Il y a des gens qui rêvent toute leur vie de faire fortune. D’autres rêvent de la reconnaissance. Luc Poirier, lui, a confondu les deux.
Depuis quelques semaines, le Québec assiste, médusé, à l’effondrement d’un homme. Un homme qui, à force de vouloir être aimé, admiré, envié, finit aujourd’hui ridiculisé, méprisé, rejeté.
Le nom de Luc Poirier, autrefois entouré d’une aura de self-made-man « inspirant », est devenu un synonyme de malaise, de mauvais goût, d’arrogance clinquante. Un nom qui dérange. Qui fâche. Qui épuise.
Et si Louis Morissette avait eu raison sur toute la ligne?
Il y avait déjà un malaise palpable dans l'émission Vie$ de rêve. Ce cirque de millionnaires futiles qui comptent leurs sacs Hermès et leurs Rolex comme d’autres comptent leurs heures supplémentaires.

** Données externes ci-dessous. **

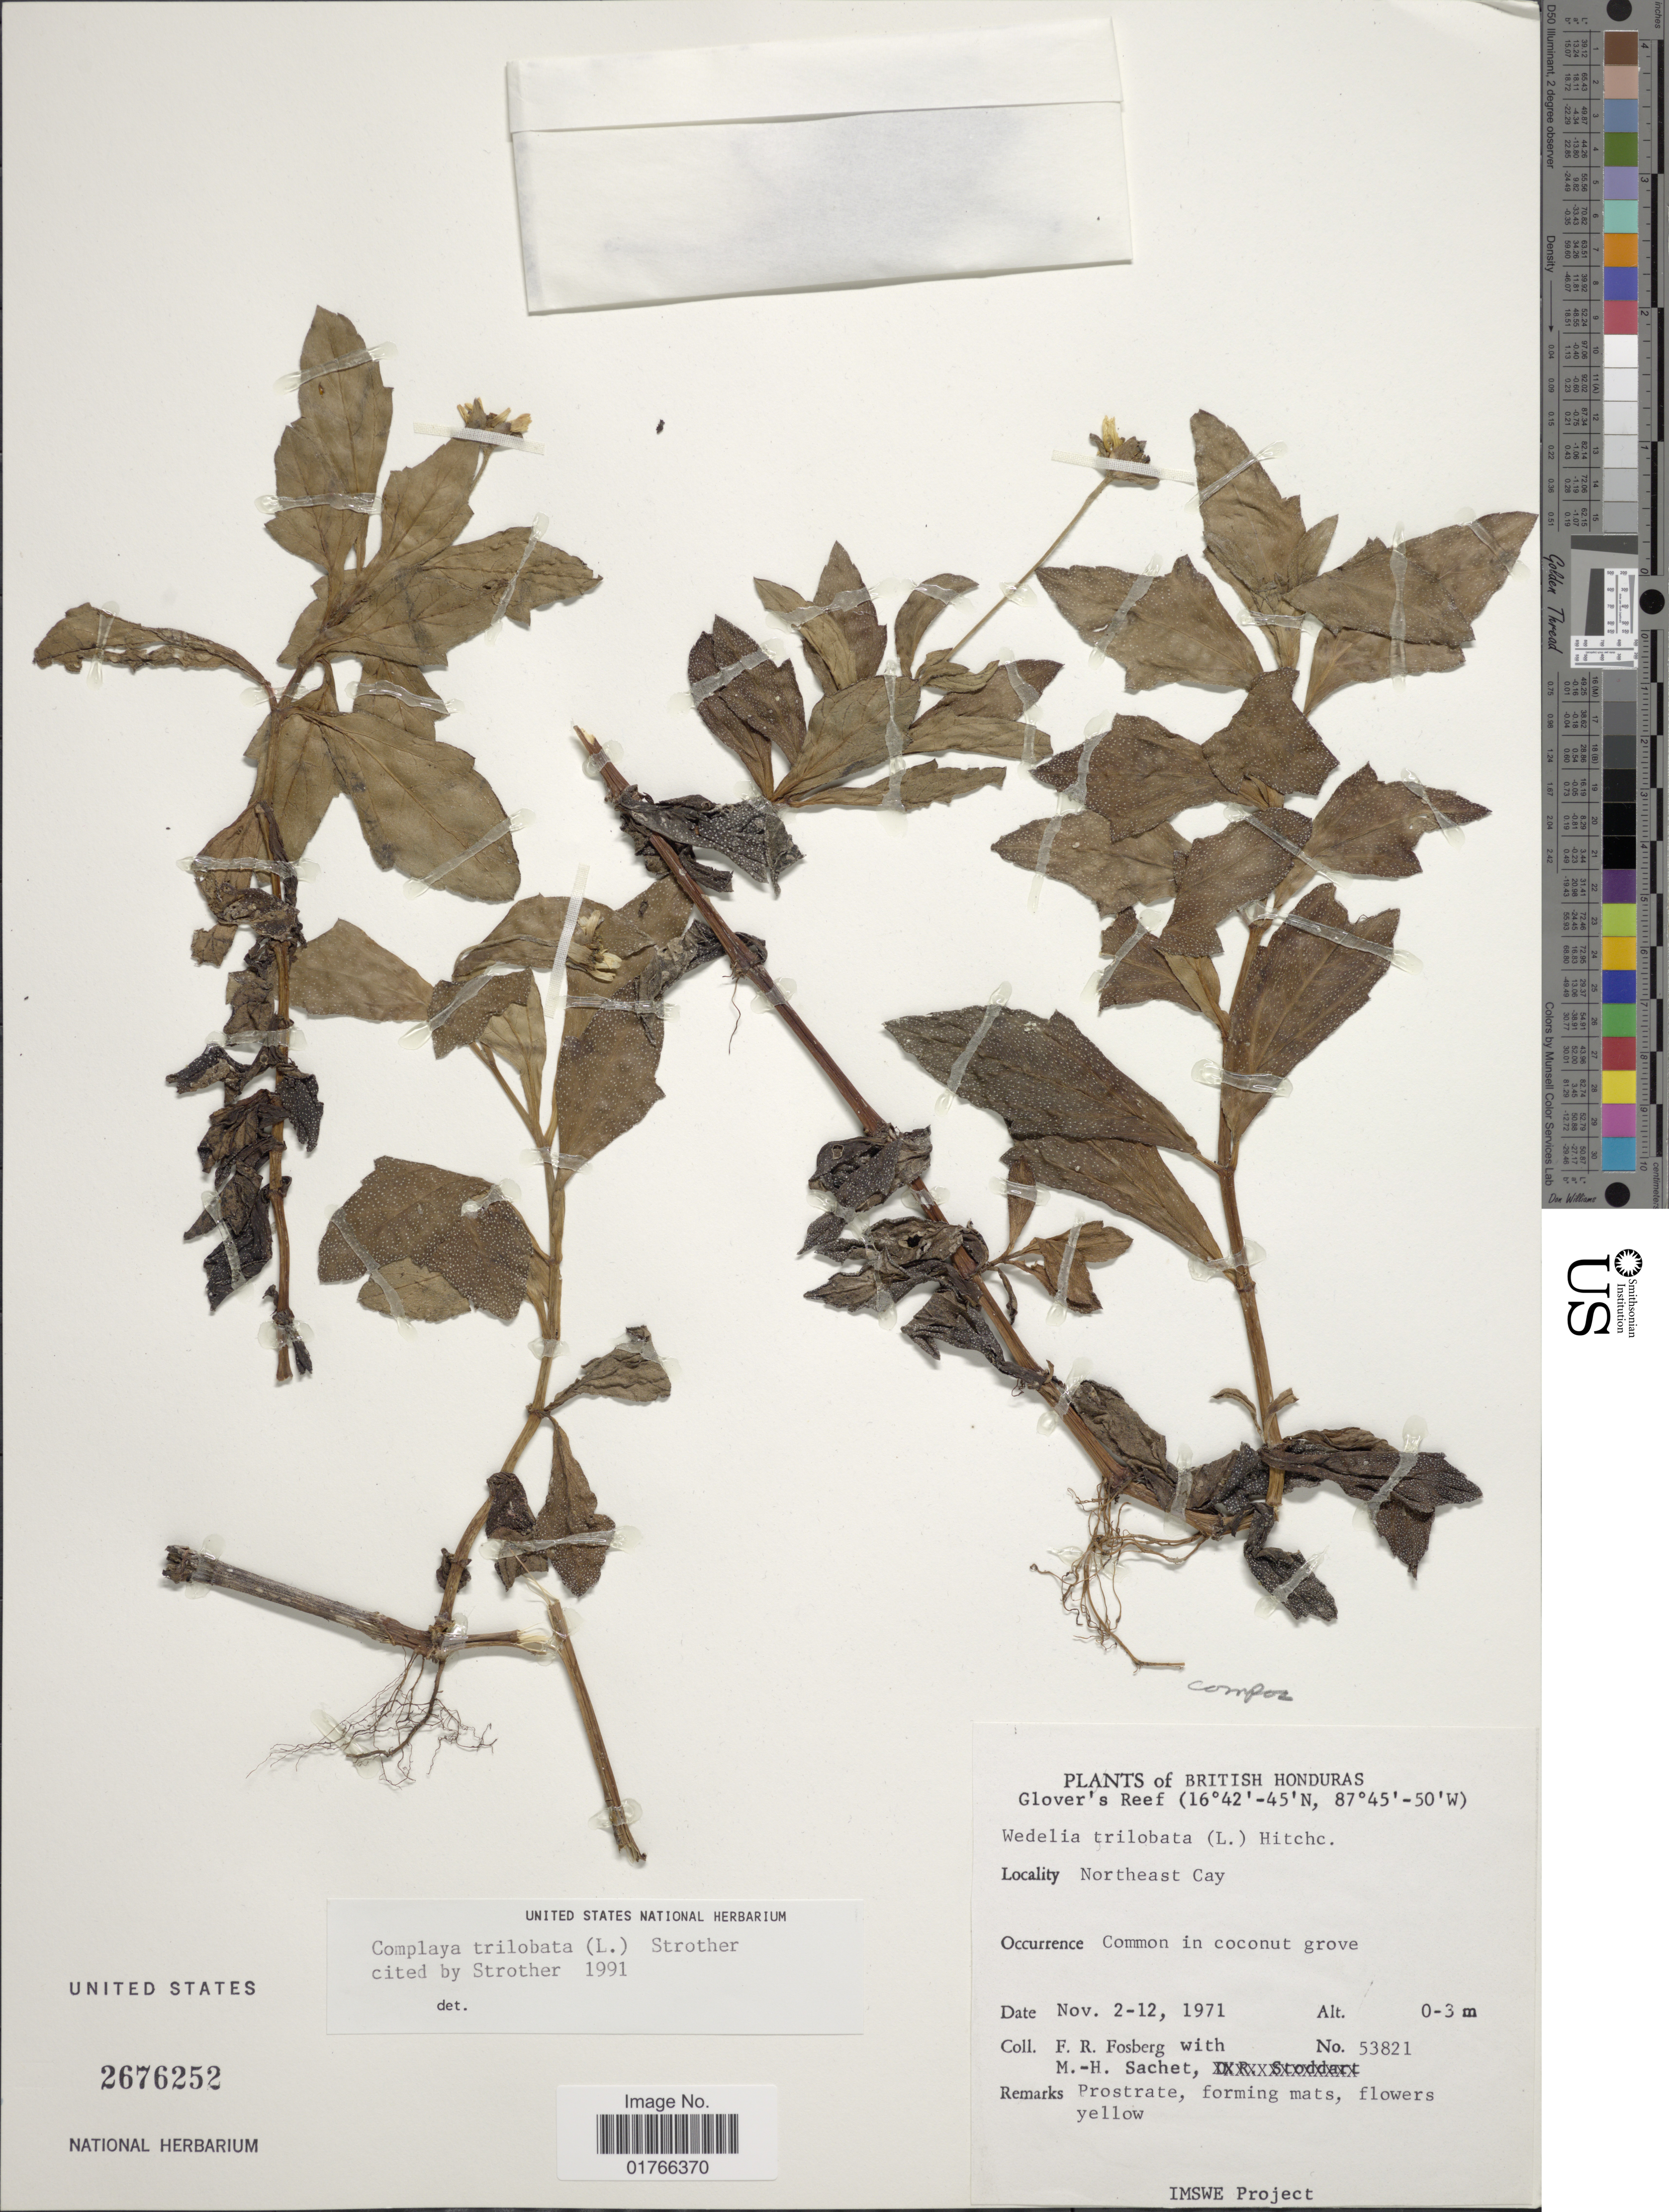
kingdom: Plantae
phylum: Tracheophyta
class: Magnoliopsida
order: Asterales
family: Asteraceae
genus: Sphagneticola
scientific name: Sphagneticola trilobata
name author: (L.) Pruski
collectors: F. R. Fosberg & M.-H. Sachet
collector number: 53821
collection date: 1971-11-02/1971-11-12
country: Belize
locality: British Honduras, Glover's Reef, Northeast Cay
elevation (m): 0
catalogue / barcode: US 2676252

Luc Poirier y faisait de brèves apparitions, au bras d’Isabelle Gauvin, son épouse accro au logo, comme un figurant embarrassant dans son propre conte de fées.
Mais ce n’était rien comparé à Luc le milliardaire?, la série documentaire offerte par Crave, où Poirier ouvre grand les portes de son empire… et nous donne envie de les refermer aussitôt.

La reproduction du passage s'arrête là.